A recent study led by Partho Sengupta, MD, chief of Cardiology and chair of cardiac innovation at the WVU Heart and Vascular Institute, suggests that signal processed electrocardiography (ECG) when combined with artificial intelligence can detect cardiac disease in its early stages.
The study evaluated the use of ECG for predicting abnormal myocardial relaxation, an early indicator of various forms of heart disease, including left ventricular diastolic dysfunction (LVDD), which occurs when the ventricles cannot fill properly. LVDD is responsible for symptoms associated with almost any cardiovascular disease, including high blood pressure, diabetes, heart valve disease, ischemia, and reduced systolic function.
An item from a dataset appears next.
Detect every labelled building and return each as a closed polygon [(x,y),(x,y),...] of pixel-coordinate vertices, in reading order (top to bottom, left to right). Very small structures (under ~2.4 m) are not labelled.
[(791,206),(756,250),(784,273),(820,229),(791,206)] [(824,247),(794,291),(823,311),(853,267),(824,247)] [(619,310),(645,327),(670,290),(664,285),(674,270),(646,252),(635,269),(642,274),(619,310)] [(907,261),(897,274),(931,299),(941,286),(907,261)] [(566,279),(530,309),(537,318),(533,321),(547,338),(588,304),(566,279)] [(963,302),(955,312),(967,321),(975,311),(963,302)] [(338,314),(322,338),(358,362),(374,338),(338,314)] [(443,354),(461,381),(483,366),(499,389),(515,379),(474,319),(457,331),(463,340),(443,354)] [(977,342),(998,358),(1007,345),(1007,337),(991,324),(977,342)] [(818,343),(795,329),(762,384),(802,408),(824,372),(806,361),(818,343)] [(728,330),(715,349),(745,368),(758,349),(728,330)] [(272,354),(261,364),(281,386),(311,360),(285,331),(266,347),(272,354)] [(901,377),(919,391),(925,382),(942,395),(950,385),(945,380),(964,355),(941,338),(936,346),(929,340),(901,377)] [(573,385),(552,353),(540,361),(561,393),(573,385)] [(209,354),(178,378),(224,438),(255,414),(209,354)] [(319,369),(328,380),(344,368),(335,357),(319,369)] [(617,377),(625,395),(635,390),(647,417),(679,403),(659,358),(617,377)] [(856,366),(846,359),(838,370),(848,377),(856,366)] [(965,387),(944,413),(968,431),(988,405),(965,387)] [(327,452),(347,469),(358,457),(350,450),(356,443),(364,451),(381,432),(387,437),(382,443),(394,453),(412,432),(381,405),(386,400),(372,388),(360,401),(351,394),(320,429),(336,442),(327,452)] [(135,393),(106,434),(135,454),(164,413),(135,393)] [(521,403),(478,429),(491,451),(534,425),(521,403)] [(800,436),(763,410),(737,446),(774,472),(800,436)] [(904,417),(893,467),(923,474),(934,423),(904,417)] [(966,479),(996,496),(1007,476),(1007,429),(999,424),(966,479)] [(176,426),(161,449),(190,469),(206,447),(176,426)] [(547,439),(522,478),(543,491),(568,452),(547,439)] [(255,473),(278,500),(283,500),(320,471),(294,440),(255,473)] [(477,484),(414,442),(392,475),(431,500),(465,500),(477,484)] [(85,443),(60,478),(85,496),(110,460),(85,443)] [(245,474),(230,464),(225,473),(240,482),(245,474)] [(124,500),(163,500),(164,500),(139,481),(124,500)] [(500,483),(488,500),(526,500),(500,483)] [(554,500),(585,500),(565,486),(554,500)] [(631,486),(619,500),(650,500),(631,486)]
It is a common starting point for all cardiac diseases that often leads to heart failure if unattended at an early stage.
“The heart has a pumping phase when it ejects blood and a relaxation phase when it fills. Our hypothesis was that if you could look into subtle changes in electrical signals during the relaxation phase and use machine learning to extract these subtle anomalies, could we predict the presence of early muscle dysfunction that would be normally diagnosed only using an echocardiogram,” Dr. Sengupta said. “The study included two cohorts of patients, one from New York and another one in West Virginia, and found that the technique had robust diagnostic value for predicting muscle relaxation anomalies.”
Typically, echocardiography is used to diagnose LVDD, but it is not used for screening every patient because of expense. By using a novel signal-processed surface ECG algorithm, researchers were able to identify a potential screening method for earlier diagnosis of LVDD.
“Ultrasound cannot be done on everyone because it is expensive and can only be used when clinically indicated,” Sengupta said. “This research looks at how to fill the gap in screening for disease.”
The study, titled “Prediction of Abnormal Myocardial Relaxation from Signal Processed Surface ECG,” appeared in the April 17 issue of the Journal of the American College of Cardiology (JACC), one of the highest-ranked peer reviewed journals in cardiovascular medicine. It is published with editorial commentary primarily authored by Jeroen J. Bax, MD, PhD, president of the European Society of Cardiology. The online version of the study includes an audio summary by Valentin Fuster, MD, PhD, JACC editor in chief.
Co-authors of the study include Hemant Kulkarni, MD, from M&H Research, L.L.C., in San Antonio, Texas, and Jagat Narula, MD, PhD, from the Department of Cardiology at the Icahn School of Medicine at Mount Sinai University in New York City.